**Directions:**
Quote the dream-memory thread below verbatim, starting at "I never write" and ending at "recall it perfectly.".
*** Provided text
I never write my dreams down right away and thus I miss sometimes a lot of thir content in the morning. So when I want to recall a dream, I just sit and start writing my real feelings, the most freaky thoughts, forgotten things, memories, whatever that pops into my head. The trick is to be completely honest with myselef. At some point, a distant memory or a hidden feeling, or I don't know what, hits on the dream and I can recall it perfectly.

----------


## MarineRecon

Yeah, I don't keep a DJ. I guess Im too lazy but I seem to be doing well!  ::D:

----------


## Original Poster

To me dream memory works the same way as my imaginations memory.

Try an experiment. Write down fake dreams interspersed randomly with real dreams. Try not to form any strong associations that will later allow you to pick out which dreams are fake. It may not work cause you may read them and remember thinking them up but the point is to show you how remembering our dreams is the same as remembering our ideas and day dreams. In fact when it comes down to it without some solid, waking world anchor to associate the memories with, we can't tell the difference.

----------


## lucydity

Depends on the dream, some i remember as if i had just had them, i can think of them in my head like an actual picture and can imagine the feelings i was having, hard to explain, but if i write them in my dream journal the moment i wake up is usually when i remember everything including the tiniest details, the more i record in the journal when i don't go on a dry spell the more i remember each time, up to the point where the dream is so long i forget by the time i've woken up.

Then if i forget the dream and re read my journal at a later date i remember fully again, which i guess is the obvious perk of having a DJ

----------


## ArtemC

Bad (or weak) dream memory isn't always a bad thing. What if you would remember everything exactly as it were a real life experience? What if you would start mixing those up?

----------


## lucydity

> Bad (or weak) dream memory isn't always a bad thing. What if you would remember everything exactly as it were a real life experience? What if you would start mixing those up?



Like the time i remembered vividly that people didn't care that i was naked in public. damn.

----------


## ErikaEH

I can remember dreams very vividly, but only if I write them down. I was reading my first dream journal this morning, and it brought back some memories!

----------
******
*** Dataset extract
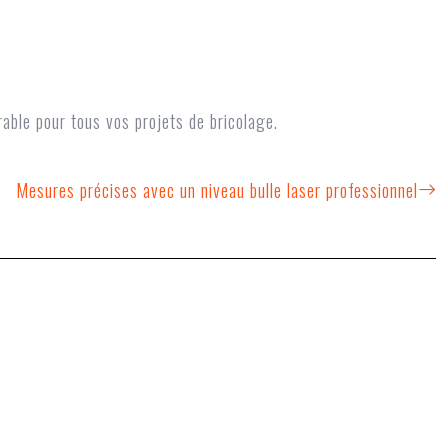
rable pour tous vos projets de bricolage.
Mesures précises avec un niveau bulle laser professionnel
******
**Result of the task:**
I never write my dreams down right away and thus I miss sometimes a lot of thir content in the morning. So when I want to recall a dream, I just sit and start writing my real feelings, the most freaky thoughts, forgotten things, memories, whatever that pops into my head. The trick is to be completely honest with myselef. At some point, a distant memory or a hidden feeling, or I don't know what, hits on the dream and I can recall it perfectly.